▶ [Using the information]
• a. Answer these questions about the article on the Roman bust found at Goodwill:
(i) How much did Laura Young pay for the marble bust?
(ii) Which auctioneer helped her analyze the bust?
(iii) Which museum did the UT professors connect her with?
• b. Echo the part of the Roman bust article between "So when she" and "century A.D. Rome.", inclusive.

▶ [Quoted passage]
AUSTIN (KXAN) — As an antique procurer, Austin resident Laura Young knows her way around vintage art. She has a history degree and has taken plenty of art classes.

So when she discovered a $35 marble bust at a Goodwill Store in August 2018, she knew there must’ve been a storied history there. What she didn’t expect was history to trace its roots back to first century A.D. Rome.

“Clearly, this thing’s antique,” she said. “So I did some Google Image searching and looked up Roman marble busts. And it’s like oh, yeah, that looks like my guy.”

Discovering a piece of Roman history

Young enlisted the help of world-renowned auctioneer Sotheby’s to help analyze the bust. Through the company’s familiarity with Roman antiques, they estimated the piece was an authentic, roughly 2,000-year-old piece of Roman artwork.

That’s where things got complicated, Young said. Because of its unknown origins and questions surrounding how it made its way to Texas, Young reached out to the University of Texas at Austin’s classics department and hired an art-centric attorney to help navigate the international law and ethics surrounding the bust.

  • Austin resident Laura Young discovered a 2,000-year-old Roman bust at a local Goodwill. (Courtesy: Laura Young)
  • Austin resident Laura Young discovered a 2,000-year-old Roman bust at a local Goodwill. (Courtesy: Laura Young)
  • Austin resident Laura Young discovered a 2,000-year-old Roman bust at a local Goodwill. (Courtesy: Laura Young)

“They knew that there was a bigger story here,” she said. “And at that point, I realized that I was going to have to try to arrange for him to be returned.”

UT professors Dr. Rabun Taylor, Dr. Adam Rabinowitz and Dr. Stephennie Mulder helped connect Young with the San Antonio Museum of Art (SAMA) to determine next steps for her ancient find and to provide a bit more history on how exactly it showed up in Austin.

▶ [Data extract]
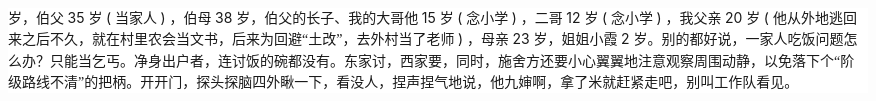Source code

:   <span lang="ZH-CN" style="font-family: 宋体;">
   岁，伯父
  </span>
  35
  <span lang="ZH-CN" style="font-family: 宋体;">
   岁
  </span>
  (
  <span lang="ZH-CN" style="font-family: 宋体;">
   当家人
  </span>
  )
  <span lang="ZH-CN" style="font-family: 宋体;">
   ，伯母
  </span>
  38
  <span lang="ZH-CN" style="font-family: 宋体;">
   岁，伯父的长子、我的大哥他
  </span>
  15
  <span lang="ZH-CN" style="font-family: 宋体;">
   岁
  </span>
  (
  <span lang="ZH-CN" style="font-family: 宋体;">
   念小学
  </span>
  )
  <span lang="ZH-CN" style="font-family: 宋体;">
   ，二哥
  </span>
  12
  <span lang="ZH-CN" style="font-family: 宋体;">
   岁
  </span>
  (
  <span lang="ZH-CN" style="font-family: 宋体;">
   念小学
  </span>
  )
  <span lang="ZH-CN" style="font-family: 宋体;">
   ，我父亲
  </span>
  20
  <span lang="ZH-CN" style="font-family: 宋体;">
   岁
  </span>
  (
  <span lang="ZH-CN" style="font-family: 宋体;">
   他从外地逃回来之后不久，就在村里农会当文书，后来为回避“土改”，去外村当了老师
  </span>
  )
  <span lang="ZH-CN" style="font-family: 宋体;">
   ，母亲
  </span>
  23
  <span lang="ZH-CN" style="font-family: 宋体;">
   岁，姐姐小霞
  </span>
  2
  <span lang="ZH-CN" style="font-family: 宋体;">
   岁。别的都好说，一家人吃饭问题怎么办？只能当乞丐。净身出户者，连讨饭的碗都没有。东家讨，西家要，同时，施舍方还要小心翼翼地注意观察周围动静，以免落下个“阶级路线不清”的把柄。开开门，探头探脑四外瞅一下，看没人，捏声捏气地说，他九婶啊，拿了米就赶紧走吧，别叫工作队看见。
  </span>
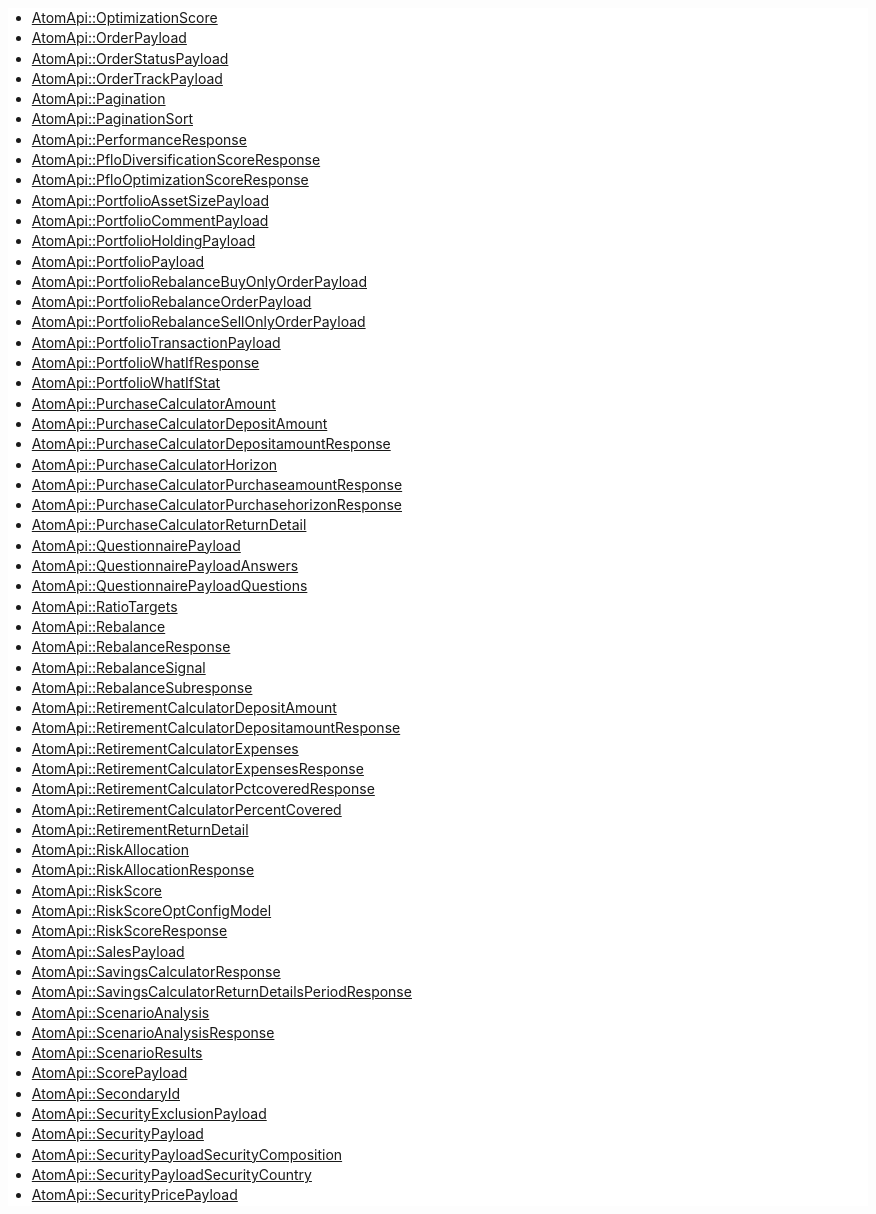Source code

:  - [AtomApi::OptimizationScore](docs/OptimizationScore.md)
 - [AtomApi::OrderPayload](docs/OrderPayload.md)
 - [AtomApi::OrderStatusPayload](docs/OrderStatusPayload.md)
 - [AtomApi::OrderTrackPayload](docs/OrderTrackPayload.md)
 - [AtomApi::Pagination](docs/Pagination.md)
 - [AtomApi::PaginationSort](docs/PaginationSort.md)
 - [AtomApi::PerformanceResponse](docs/PerformanceResponse.md)
 - [AtomApi::PfloDiversificationScoreResponse](docs/PfloDiversificationScoreResponse.md)
 - [AtomApi::PfloOptimizationScoreResponse](docs/PfloOptimizationScoreResponse.md)
 - [AtomApi::PortfolioAssetSizePayload](docs/PortfolioAssetSizePayload.md)
 - [AtomApi::PortfolioCommentPayload](docs/PortfolioCommentPayload.md)
 - [AtomApi::PortfolioHoldingPayload](docs/PortfolioHoldingPayload.md)
 - [AtomApi::PortfolioPayload](docs/PortfolioPayload.md)
 - [AtomApi::PortfolioRebalanceBuyOnlyOrderPayload](docs/PortfolioRebalanceBuyOnlyOrderPayload.md)
 - [AtomApi::PortfolioRebalanceOrderPayload](docs/PortfolioRebalanceOrderPayload.md)
 - [AtomApi::PortfolioRebalanceSellOnlyOrderPayload](docs/PortfolioRebalanceSellOnlyOrderPayload.md)
 - [AtomApi::PortfolioTransactionPayload](docs/PortfolioTransactionPayload.md)
 - [AtomApi::PortfolioWhatIfResponse](docs/PortfolioWhatIfResponse.md)
 - [AtomApi::PortfolioWhatIfStat](docs/PortfolioWhatIfStat.md)
 - [AtomApi::PurchaseCalculatorAmount](docs/PurchaseCalculatorAmount.md)
 - [AtomApi::PurchaseCalculatorDepositAmount](docs/PurchaseCalculatorDepositAmount.md)
 - [AtomApi::PurchaseCalculatorDepositamountResponse](docs/PurchaseCalculatorDepositamountResponse.md)
 - [AtomApi::PurchaseCalculatorHorizon](docs/PurchaseCalculatorHorizon.md)
 - [AtomApi::PurchaseCalculatorPurchaseamountResponse](docs/PurchaseCalculatorPurchaseamountResponse.md)
 - [AtomApi::PurchaseCalculatorPurchasehorizonResponse](docs/PurchaseCalculatorPurchasehorizonResponse.md)
 - [AtomApi::PurchaseCalculatorReturnDetail](docs/PurchaseCalculatorReturnDetail.md)
 - [AtomApi::QuestionnairePayload](docs/QuestionnairePayload.md)
 - [AtomApi::QuestionnairePayloadAnswers](docs/QuestionnairePayloadAnswers.md)
 - [AtomApi::QuestionnairePayloadQuestions](docs/QuestionnairePayloadQuestions.md)
 - [AtomApi::RatioTargets](docs/RatioTargets.md)
 - [AtomApi::Rebalance](docs/Rebalance.md)
 - [AtomApi::RebalanceResponse](docs/RebalanceResponse.md)
 - [AtomApi::RebalanceSignal](docs/RebalanceSignal.md)
 - [AtomApi::RebalanceSubresponse](docs/RebalanceSubresponse.md)
 - [AtomApi::RetirementCalculatorDepositAmount](docs/RetirementCalculatorDepositAmount.md)
 - [AtomApi::RetirementCalculatorDepositamountResponse](docs/RetirementCalculatorDepositamountResponse.md)
 - [AtomApi::RetirementCalculatorExpenses](docs/RetirementCalculatorExpenses.md)
 - [AtomApi::RetirementCalculatorExpensesResponse](docs/RetirementCalculatorExpensesResponse.md)
 - [AtomApi::RetirementCalculatorPctcoveredResponse](docs/RetirementCalculatorPctcoveredResponse.md)
 - [AtomApi::RetirementCalculatorPercentCovered](docs/RetirementCalculatorPercentCovered.md)
 - [AtomApi::RetirementReturnDetail](docs/RetirementReturnDetail.md)
 - [AtomApi::RiskAllocation](docs/RiskAllocation.md)
 - [AtomApi::RiskAllocationResponse](docs/RiskAllocationResponse.md)
 - [AtomApi::RiskScore](docs/RiskScore.md)
 - [AtomApi::RiskScoreOptConfigModel](docs/RiskScoreOptConfigModel.md)
 - [AtomApi::RiskScoreResponse](docs/RiskScoreResponse.md)
 - [AtomApi::SalesPayload](docs/SalesPayload.md)
 - [AtomApi::SavingsCalculatorResponse](docs/SavingsCalculatorResponse.md)
 - [AtomApi::SavingsCalculatorReturnDetailsPeriodResponse](docs/SavingsCalculatorReturnDetailsPeriodResponse.md)
 - [AtomApi::ScenarioAnalysis](docs/ScenarioAnalysis.md)
 - [AtomApi::ScenarioAnalysisResponse](docs/ScenarioAnalysisResponse.md)
 - [AtomApi::ScenarioResults](docs/ScenarioResults.md)
 - [AtomApi::ScorePayload](docs/ScorePayload.md)
 - [AtomApi::SecondaryId](docs/SecondaryId.md)
 - [AtomApi::SecurityExclusionPayload](docs/SecurityExclusionPayload.md)
 - [AtomApi::SecurityPayload](docs/SecurityPayload.md)
 - [AtomApi::SecurityPayloadSecurityComposition](docs/SecurityPayloadSecurityComposition.md)
 - [AtomApi::SecurityPayloadSecurityCountry](docs/SecurityPayloadSecurityCountry.md)
 - [AtomApi::SecurityPricePayload](docs/SecurityPricePayload.md)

▶ [Answers to the exercise]
• a.
(i) $35
(ii) Sotheby's
(iii) The San Antonio Museum of Art (SAMA)

• b.
So when she discovered a $35 marble bust at a Goodwill Store in August 2018, she knew there must’ve been a storied history there. What she didn’t expect was history to trace its roots back to first century A.D. Rome.